The adjustment of the quality parameter “pL” of a well with DSW injection indicated a value of 4.5 (by the Perkins and Gonzalez's model and using the already mentioned well data). It is a low value for water, in theory, of excellent quality. The solids value measured on the surface (injection header) was 0.2 mg/L, considered extremely low.


A plug test, representative of the formation, showed a parameter pL=5, for a water with 5 mg/L of solids and 15 mg/L of oil. Plug and well permeabilities are compatible. The parameter pL ranges from 2 (very poor) to 8 (very good). Thus, a pL=5 (plug) indicates better behavior than a pL=4.5 (history).


Considering the data in the example, it is possible to see that the water quality associated with pL=5 is much worse than that associated with pL=4.5. The difference is the corrosion solids: they are not on the surface and therefore do not appear in the analysis (eventually, they even appear in small amounts). In the case of the plug, these solids are not present (the water that circulates in the sample is that of the surface and does not include solids generated in the injection string) and therefore the sample behavior is better. In the well, these solids must be generated in the string and end up being injected into the reservoir, but they are not quantified in the measurements. To estimate the value, the following experimental correlation can be used:






pL plug=pL well+log(plug solids content/DSW solids content)


The solids content of the plug will be a mixture of solids and oil. As the oil is deformable, only 30% of the total is considered.
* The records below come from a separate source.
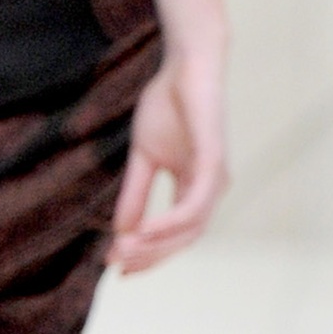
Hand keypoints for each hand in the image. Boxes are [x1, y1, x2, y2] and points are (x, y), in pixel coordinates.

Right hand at [110, 45, 227, 274]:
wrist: (184, 66)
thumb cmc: (167, 105)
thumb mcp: (143, 158)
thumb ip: (135, 195)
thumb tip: (120, 232)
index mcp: (195, 189)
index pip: (176, 234)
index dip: (149, 254)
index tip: (117, 266)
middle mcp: (210, 189)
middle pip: (184, 239)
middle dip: (150, 255)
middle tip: (117, 263)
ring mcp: (215, 178)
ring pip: (191, 228)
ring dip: (157, 243)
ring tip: (125, 250)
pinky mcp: (214, 162)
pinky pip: (195, 204)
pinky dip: (171, 221)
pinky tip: (145, 230)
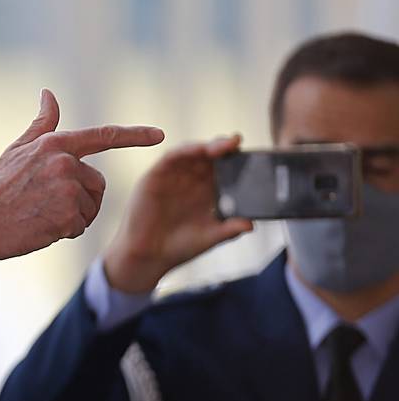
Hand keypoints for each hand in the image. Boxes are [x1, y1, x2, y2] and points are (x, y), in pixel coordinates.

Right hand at [0, 89, 164, 264]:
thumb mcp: (18, 149)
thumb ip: (43, 124)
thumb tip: (49, 94)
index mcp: (56, 144)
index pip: (103, 136)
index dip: (134, 135)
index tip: (159, 134)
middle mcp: (65, 162)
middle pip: (96, 183)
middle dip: (81, 197)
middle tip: (46, 203)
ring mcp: (67, 189)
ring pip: (91, 206)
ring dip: (74, 215)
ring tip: (42, 214)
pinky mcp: (67, 215)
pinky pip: (81, 225)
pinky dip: (65, 231)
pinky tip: (42, 227)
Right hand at [102, 135, 253, 293]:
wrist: (147, 256)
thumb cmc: (178, 247)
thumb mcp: (210, 237)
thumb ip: (229, 229)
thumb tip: (251, 224)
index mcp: (207, 193)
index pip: (224, 170)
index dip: (236, 161)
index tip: (253, 158)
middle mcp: (191, 181)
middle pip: (210, 157)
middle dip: (225, 149)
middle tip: (237, 144)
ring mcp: (173, 177)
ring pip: (193, 153)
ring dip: (208, 146)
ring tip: (224, 145)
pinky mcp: (155, 176)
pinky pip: (172, 157)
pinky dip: (186, 150)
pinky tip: (199, 149)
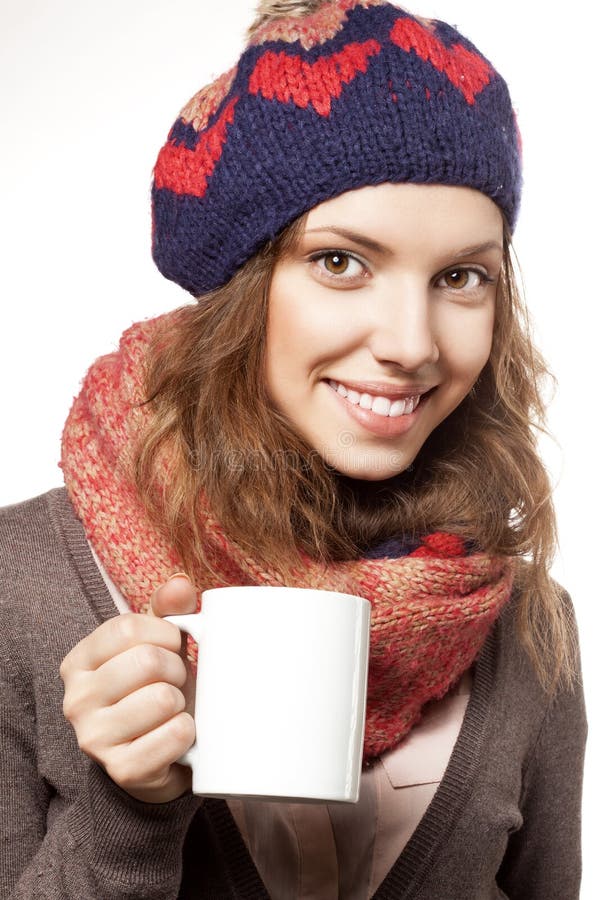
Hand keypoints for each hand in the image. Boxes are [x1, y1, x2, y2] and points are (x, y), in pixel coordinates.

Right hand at [60, 574, 197, 802]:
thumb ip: (168, 609)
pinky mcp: (122, 770)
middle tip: (175, 683)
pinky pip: (175, 735)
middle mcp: (76, 700)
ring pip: (162, 698)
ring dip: (182, 701)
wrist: (159, 756)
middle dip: (177, 669)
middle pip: (147, 661)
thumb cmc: (156, 688)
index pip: (127, 627)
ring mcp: (94, 739)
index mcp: (79, 662)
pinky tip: (179, 736)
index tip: (172, 648)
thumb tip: (179, 583)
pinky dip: (189, 732)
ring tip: (173, 709)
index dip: (165, 634)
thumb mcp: (157, 644)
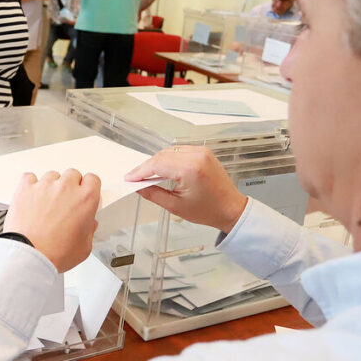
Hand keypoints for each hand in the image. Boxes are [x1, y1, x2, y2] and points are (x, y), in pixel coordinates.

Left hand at [3, 169, 100, 272]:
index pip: (92, 179)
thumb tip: (87, 225)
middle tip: (66, 201)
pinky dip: (31, 185)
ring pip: (52, 175)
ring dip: (51, 186)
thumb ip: (89, 230)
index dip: (88, 187)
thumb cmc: (55, 253)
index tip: (84, 193)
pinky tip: (32, 197)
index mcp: (85, 199)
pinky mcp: (26, 188)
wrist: (30, 256)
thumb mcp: (84, 247)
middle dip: (71, 186)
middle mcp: (66, 188)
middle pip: (72, 174)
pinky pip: (29, 177)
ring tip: (47, 204)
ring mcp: (45, 186)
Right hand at [124, 146, 247, 233]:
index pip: (156, 164)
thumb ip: (153, 194)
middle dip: (147, 166)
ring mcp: (201, 152)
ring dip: (156, 161)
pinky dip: (168, 158)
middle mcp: (196, 156)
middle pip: (161, 156)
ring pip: (169, 151)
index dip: (140, 171)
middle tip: (136, 178)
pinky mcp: (203, 152)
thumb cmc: (209, 210)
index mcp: (190, 169)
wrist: (230, 208)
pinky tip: (163, 168)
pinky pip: (179, 150)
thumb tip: (137, 186)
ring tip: (148, 175)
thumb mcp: (175, 206)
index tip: (130, 178)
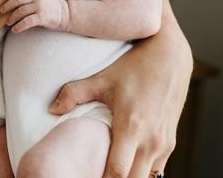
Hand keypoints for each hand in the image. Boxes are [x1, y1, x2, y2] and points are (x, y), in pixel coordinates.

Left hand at [0, 0, 69, 32]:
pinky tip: (15, 30)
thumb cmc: (51, 5)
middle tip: (1, 11)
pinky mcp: (42, 17)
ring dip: (12, 18)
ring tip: (8, 22)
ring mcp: (40, 6)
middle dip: (8, 5)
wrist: (66, 14)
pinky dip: (19, 26)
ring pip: (21, 11)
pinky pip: (27, 22)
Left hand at [49, 0, 191, 177]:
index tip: (84, 176)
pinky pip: (157, 170)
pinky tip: (125, 169)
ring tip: (106, 173)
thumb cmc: (134, 67)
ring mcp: (163, 144)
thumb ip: (73, 93)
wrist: (170, 57)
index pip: (117, 171)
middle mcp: (151, 140)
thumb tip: (52, 109)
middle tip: (92, 175)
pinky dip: (141, 173)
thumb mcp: (102, 78)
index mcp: (132, 126)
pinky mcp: (170, 143)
Thus, Plug solids content=5+0.3*15=9.5 mg/L. The DSW solids content is what one wants to find.


In the case of the example: pL plug (5)=pL well (4.5)+log (9.5/DSW solids content).


The DSW value would be 30 mg/L, much higher than that measured on the surface (0.2 mg/L).


It should be noted that, although the present invention has been described in relation to the attached drawings, it may undergo modifications and adaptations by technicians skilled on the subject, depending on the specific situation, but provided that it is within the inventive scope defined herein.

Claims
  • 1- A METHOD FOR QUANTIFICATION OF LOSS OF INJECTIVITY ASSOCIATED WITH CORROSION PRODUCTS, characterized in that it comprises the following steps: 1) Adjusting the injectivity history of the well using the Perkins and Gonzalez modeling;2) Obtaining the parameter “pL” of said modeling, where this parameter is an indication of the quality of the water and the reservoir;3) On the platform, carrying out flow tests in porous media of a rock sample representative of the studied well, where a system is used in which the sample is encased in resin in a cylindrical plastic base with stainless steel terminals and diffusers to allow the flow of the fluid through the sample;4) Connecting the resin plug to the water sampling point produced in the platform plant from stainless steel connections and lines, pressure gauges are also used to measure the pressure at the plug inlet and valves for controlling the flow rate and system safety;5) Measuring the water quality of the platform in terms of solids and oil content (if applicable);6) Obtaining the parameter pL from the Perkins and Gonzalez modeling from this plug flow test;7) Comparing the two pL values (history adjustment and plug) by means of an experimental correlation;8) For each pL obtained in the plug test, associating a solids content value measured on the platform;9) Determining the quality of the water entering the reservoir from the pL values (history adjustment and plug) and the solids content measured on the surface in the produced water from the platform.
  • 2- THE METHOD according to claim 1, characterized in that the historical adjustment uses the following well data: flow rate, bottom pressure, static pressure, fracture pressure, area open to the flow, injection temperature and estimated injectivity index.
  • 3- THE METHOD according to claim 1, characterized in that the parameter pL varies between 2 and 8.